In Anbetracht der grausamen Bilder, die uns tagtäglich aus der Ukraine erreichen, kann ich Ihre Forderung nach einer unabhängigeren Energieversorgung und einer starken Sanktionierung Russlands gut nachvollziehen.

Der völkerrechtswidrige Angriff Putins auf die Ukraine markiert eine Zeitenwende. Es ist das erste Mal seit über 80 Jahren, dass auf europäischem Boden ein Land einen großflächigen militärischen Überfall auf ein friedliebendes Nachbarland gestartet hat. Vor allem die Frauen, Männer und Kinder in der Ukraine zahlen einen hohen Preis. Ihnen gelten unsere volle Solidarität und Unterstützung.

Seit Präsident Putin die Invasion der Russischen Föderation am 24. Februar begonnen hat, hat die internationale Gemeinschaft umfangreiche restriktive Maßnahmen verhängt, die Russlands Wirtschafts- und Finanzsystem schwer beeinträchtigen. Dies konnten wir zügig umsetzen, sodass Russland möglichst schnell in seine Schranken gewiesen wird. In den vergangenen Wochen wurden im engen Austausch zwischen dem Bundesministerium für Wirtschaft und Klimaschutz und der Mineralölwirtschaft Schritte eingeleitet, die Lieferbeziehungen mit Russland zu beenden.

Ich kann Ihnen versichern, dass wir nach wie vor entschlossen sind, noch weitere Maßnahmen im Rahmen unserer fortlaufenden Reaktion zu ergreifen.

Eines ist jedoch klar: Wir werden nicht von heute auf morgen auf die Energielieferungen verzichten können. Denn das hieße, dass bei uns die Arbeitslosigkeit in die Höhe schießt und unsere wirtschaftliche Stabilität und der soziale Zusammenhalt in Gefahr geraten würden.

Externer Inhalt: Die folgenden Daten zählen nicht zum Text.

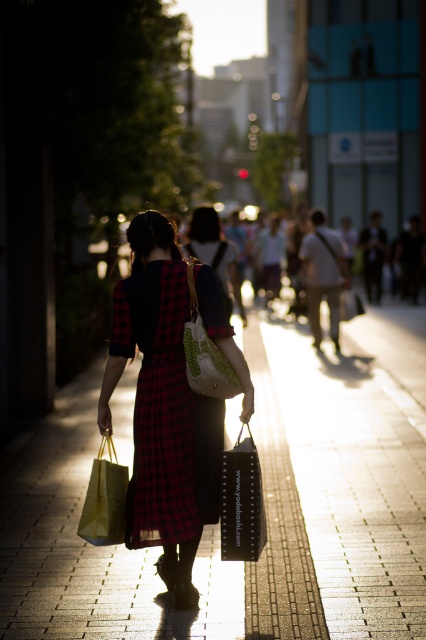
You are a delivery drone that needs to land on the brick pavement at center. The green textured fabric handbag at center is currently occupying part of the landing zone. Can you land safely without touching the handbag?

The brick pavement at center has a larger size compared to green textured fabric handbag at center, so there should be enough space to land safely without touching the handbag.

What are the coordinates of the brick pavement at center?

The coordinates of the brick pavement at center are at point (347, 465).

You are a delivery person who needs to deliver a package to the woman in the image. The package must be placed at the exact location of the point marked at coordinates point [241,500]. However, the woman is holding two shopping bags in her hands. Can you determine which shopping bag the package will land closest to?

The point [241,500] corresponds to the black matte shopping bag at center, so the package will land closest to the black matte shopping bag at center.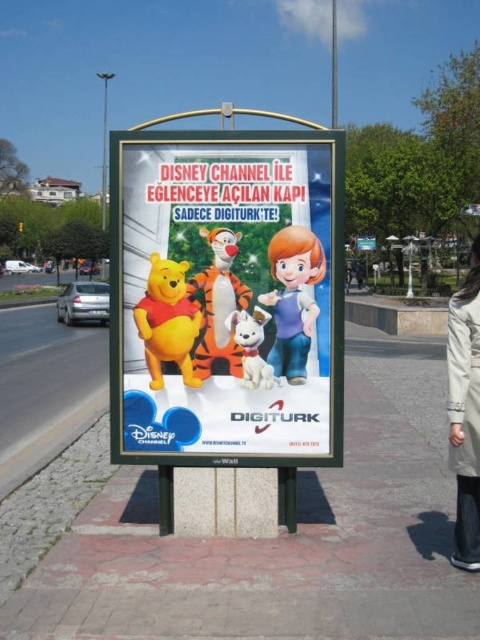
Question: Estimate the real-world distances between objects in this image. Which object is farther from the cobblestone pavement at center?

Choices:
 (A) yellow matte winnie the pooh at center
 (B) matte plastic poster at center
 (C) white plush dog at center
 (D) orange plush tiger at center

Answer: (D)

Question: Is light brown leather jacket at lower right to the right of orange plush tiger at center from the viewer's perspective?

Choices:
 (A) no
 (B) yes

Answer: (B)

Question: Is the position of matte plastic poster at center more distant than that of yellow matte winnie the pooh at center?

Choices:
 (A) yes
 (B) no

Answer: (B)

Question: Can you confirm if light brown leather jacket at lower right is positioned above metallic pole at center?

Choices:
 (A) yes
 (B) no

Answer: (B)

Question: Considering the real-world distances, which object is closest to the yellow matte winnie the pooh at center?

Choices:
 (A) white plush dog at center
 (B) metallic pole at center
 (C) light brown leather jacket at lower right

Answer: (A)

Question: Based on their relative distances, which object is nearer to the orange plush tiger at center?

Choices:
 (A) light brown leather jacket at lower right
 (B) yellow matte winnie the pooh at center

Answer: (B)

Realistisch betrachtet wird eine weitestgehende Unabhängigkeit von russischen Rohstoffen erst ab Sommer 2024 zu erreichen sein.

Insbesondere die Reduktion von Gasimporten aus Russland stellt uns aufgrund der hohen Abhängigkeit und den nationalen Infrastruktur-Voraussetzungen vor eine große Herausforderung. Die Importanteile fossiler Energiequellen aus Russland liegen für Öl aktuell bei 35 Prozent, für Kohle bei 50 Prozent und für Gas bei 55 Prozent.

Zur Gewährleistung einer längerfristigen Versorgungssicherheit ist es daher erforderlich, zunächst eine geordnete Lösung für eine alternative und nachhaltige Energieversorgung zu finden. In der Übergangszeit liegt die Verantwortung bei Bund, Ländern, Kommunen, Unternehmen und den privaten Haushalten den Gaseinsatz durch Energieeffizienz, Energieeinsparung und Elektrifizierung erheblich zu reduzieren.

Dabei gilt: Mit jeder eingesparten Kilowattstunde wird ein wichtiger Beitrag zur Energieunabhängigkeit geleistet.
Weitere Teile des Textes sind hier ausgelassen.